» **INFORMATION SHOWN**
+ + + +

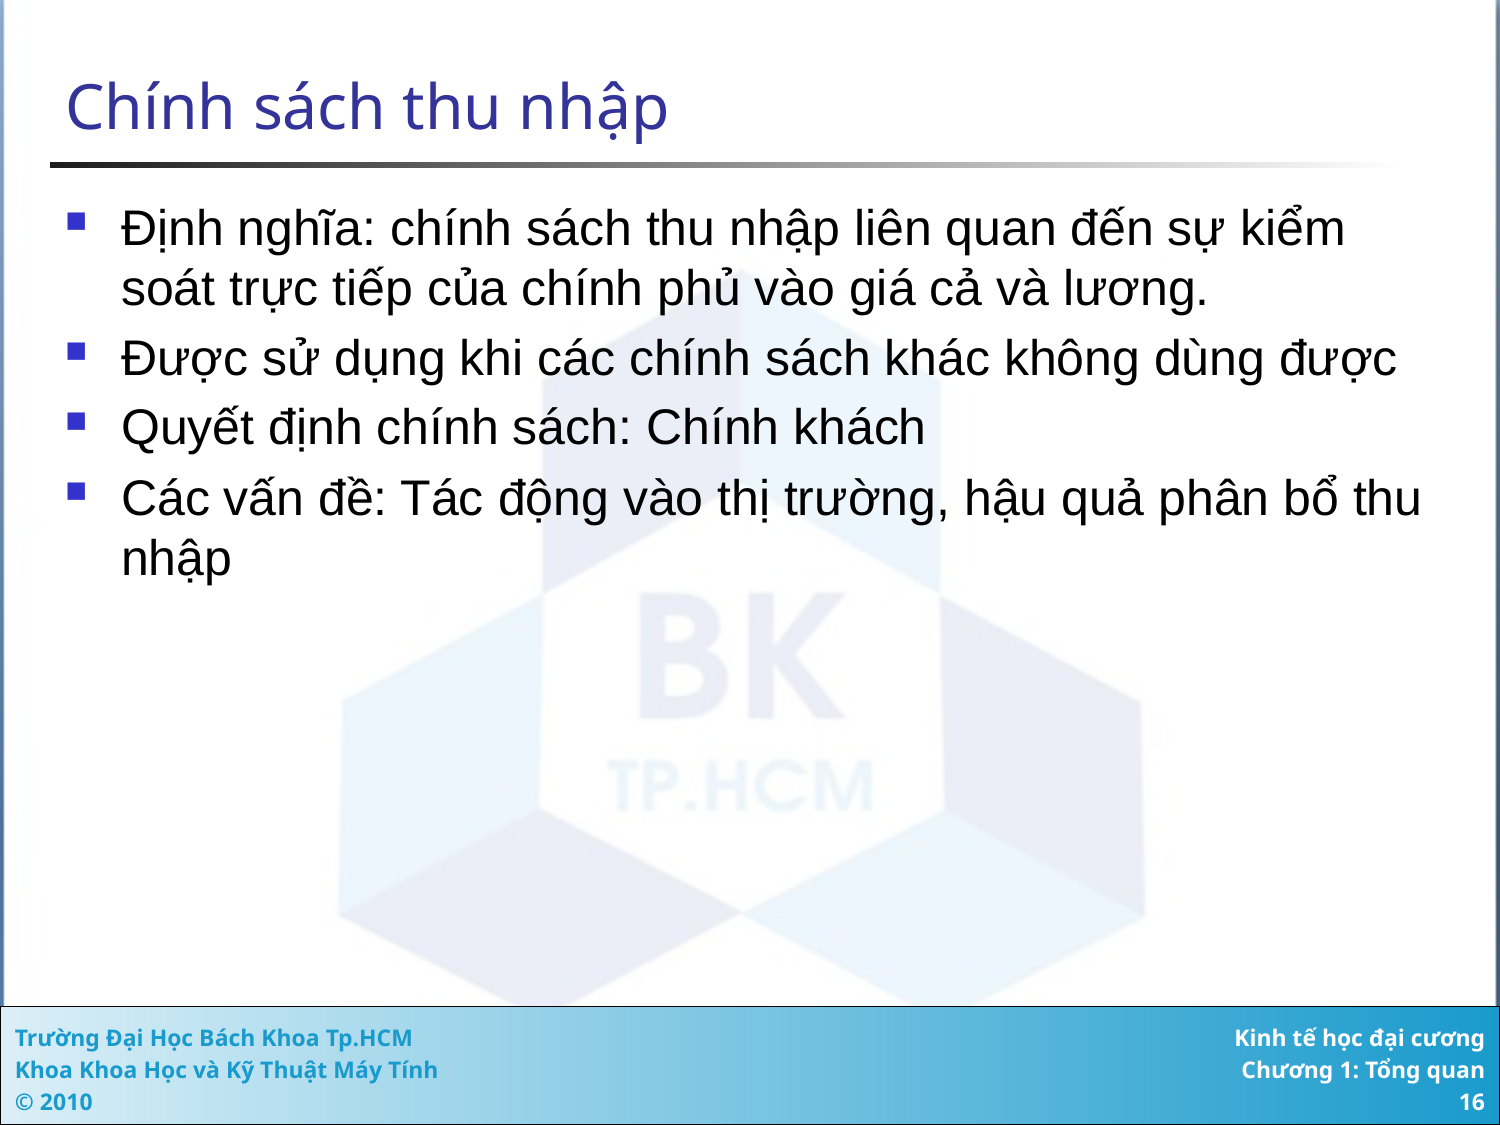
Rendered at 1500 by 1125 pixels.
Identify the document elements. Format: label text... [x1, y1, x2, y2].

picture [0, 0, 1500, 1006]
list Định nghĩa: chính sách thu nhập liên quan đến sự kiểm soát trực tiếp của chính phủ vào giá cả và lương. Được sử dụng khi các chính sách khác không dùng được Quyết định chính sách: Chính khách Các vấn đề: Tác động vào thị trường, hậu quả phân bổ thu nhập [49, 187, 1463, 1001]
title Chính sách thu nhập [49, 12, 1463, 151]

+ + + +

» **EXERCISE DESCRIPTION**
The records above are to be transcribed word for word. Skip the images.

» **TASK ANSWER**
Rendered at 1500 by 1125 pixels.
Identify the document elements. Format: label text... [x1, y1, x2, y2].

picture [0, 0, 1500, 1006]
list Định nghĩa: chính sách thu nhập liên quan đến sự kiểm soát trực tiếp của chính phủ vào giá cả và lương. Được sử dụng khi các chính sách khác không dùng được Quyết định chính sách: Chính khách Các vấn đề: Tác động vào thị trường, hậu quả phân bổ thu nhập [49, 187, 1463, 1001]
title Chính sách thu nhập [49, 12, 1463, 151]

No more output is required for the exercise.